→ **EXERCISE**:
Write out all of the rows below word for word, leaving out the pictures.

Stored entries
##########
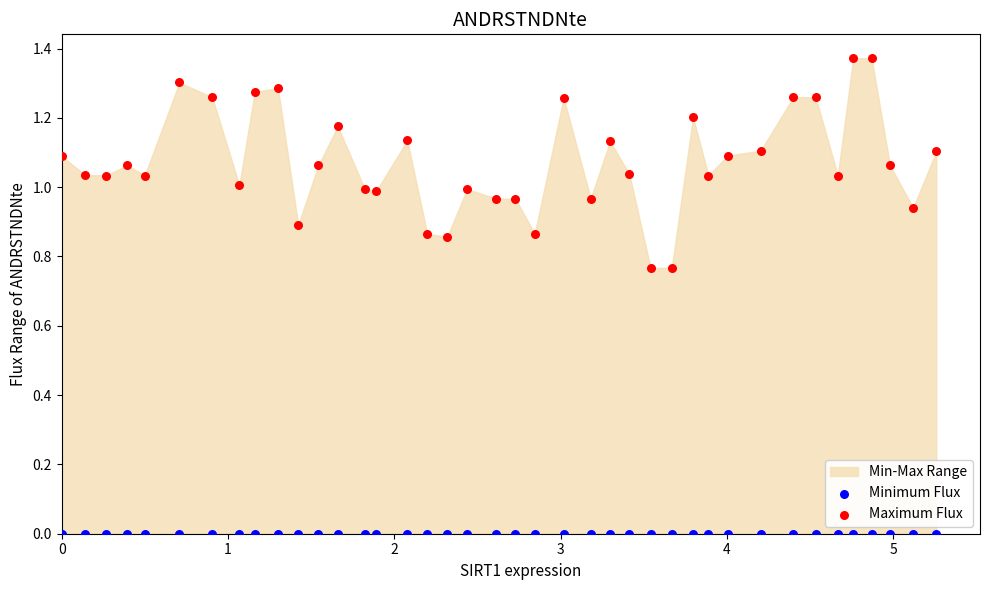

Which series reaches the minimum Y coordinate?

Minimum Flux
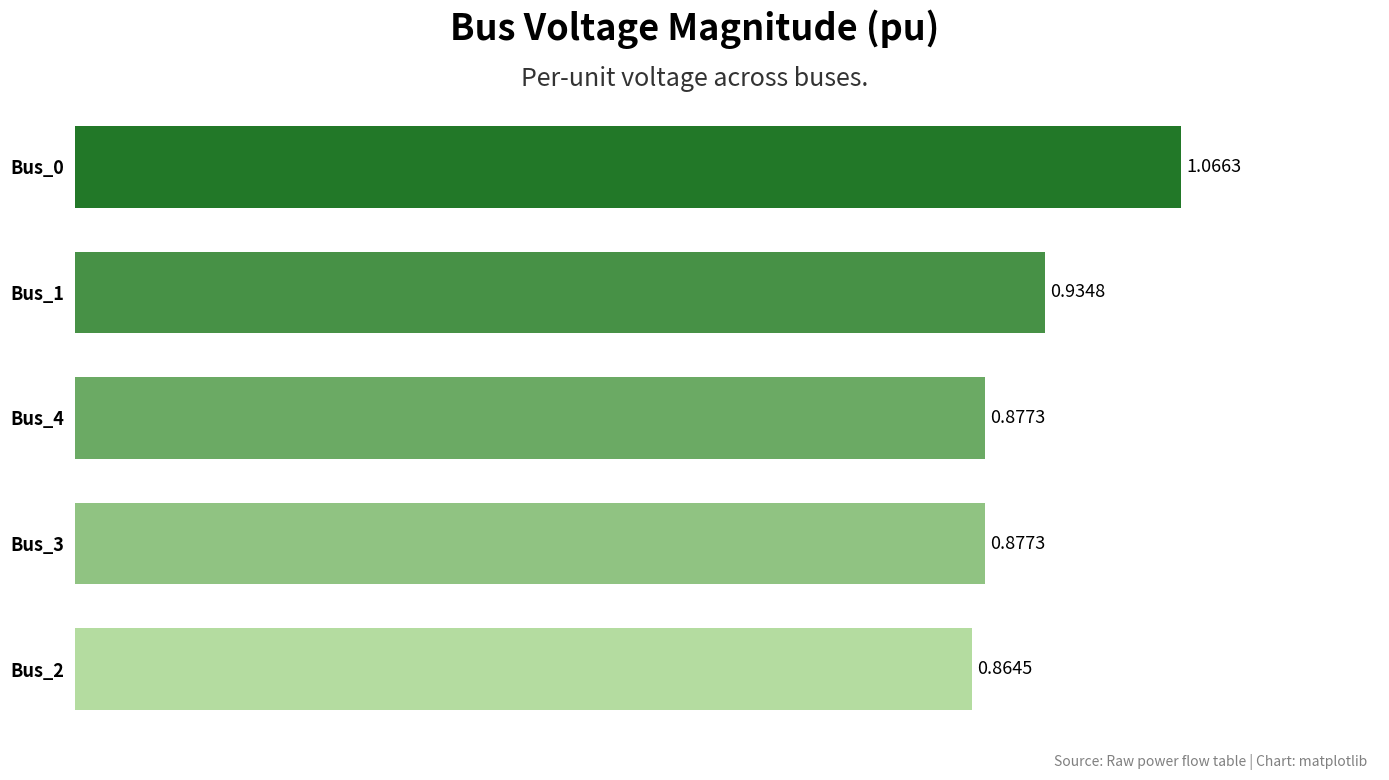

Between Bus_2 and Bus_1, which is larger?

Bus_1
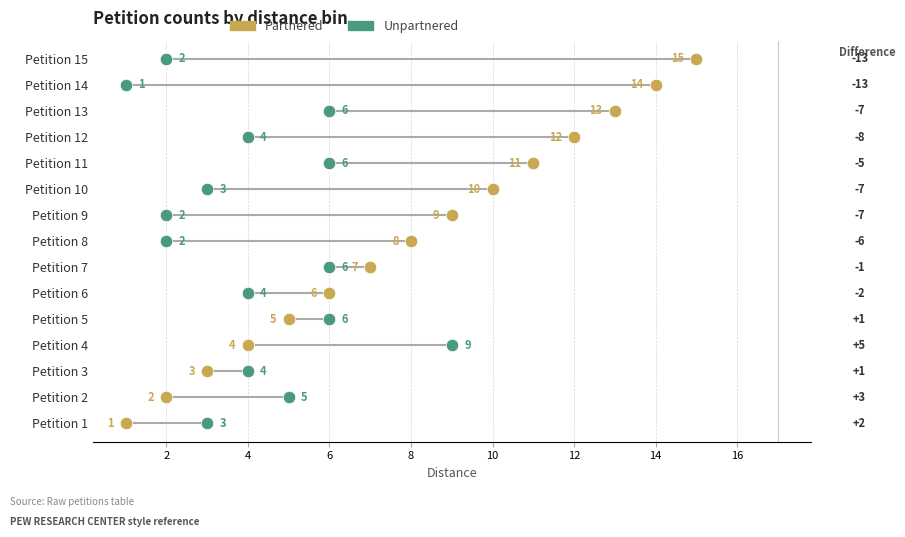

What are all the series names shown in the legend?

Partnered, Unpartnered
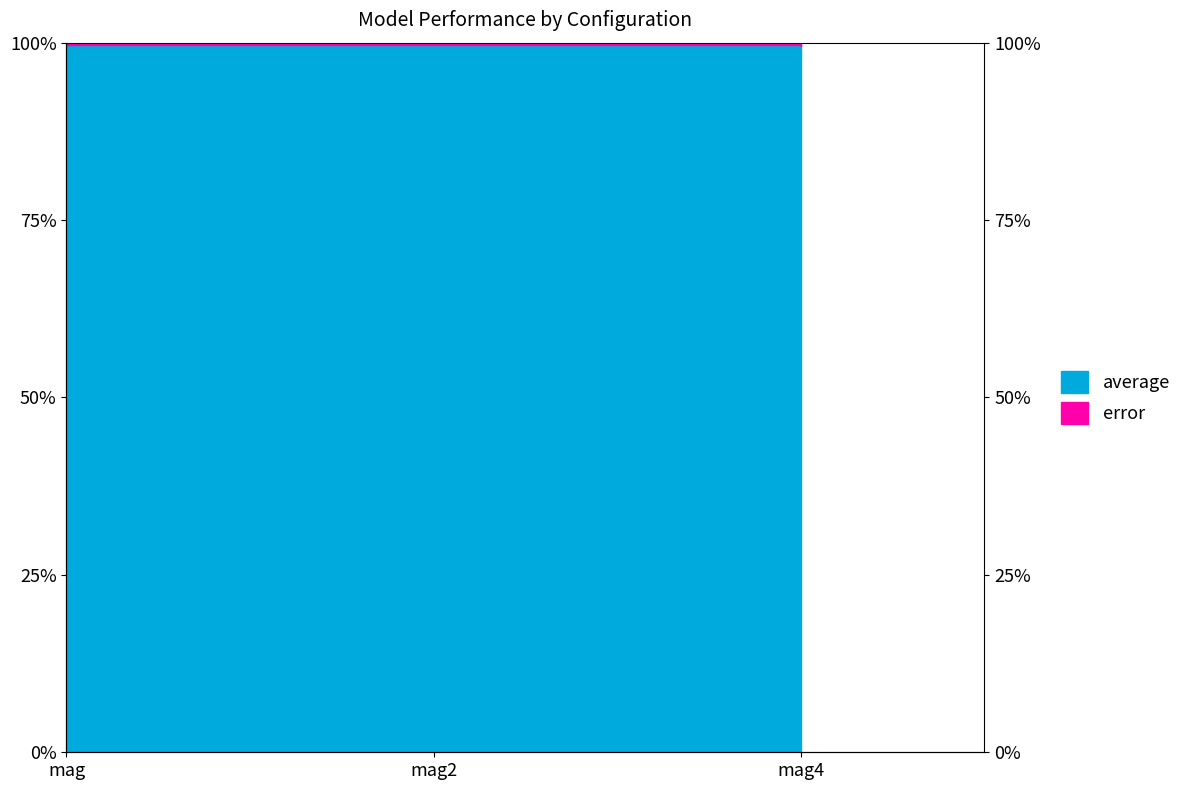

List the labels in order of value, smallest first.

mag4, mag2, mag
##########
→ **RESPONSE BELOW**:
Which series reaches the minimum Y coordinate?

Minimum Flux

Between Bus_2 and Bus_1, which is larger?

Bus_1

What are all the series names shown in the legend?

Partnered, Unpartnered

List the labels in order of value, smallest first.

mag4, mag2, mag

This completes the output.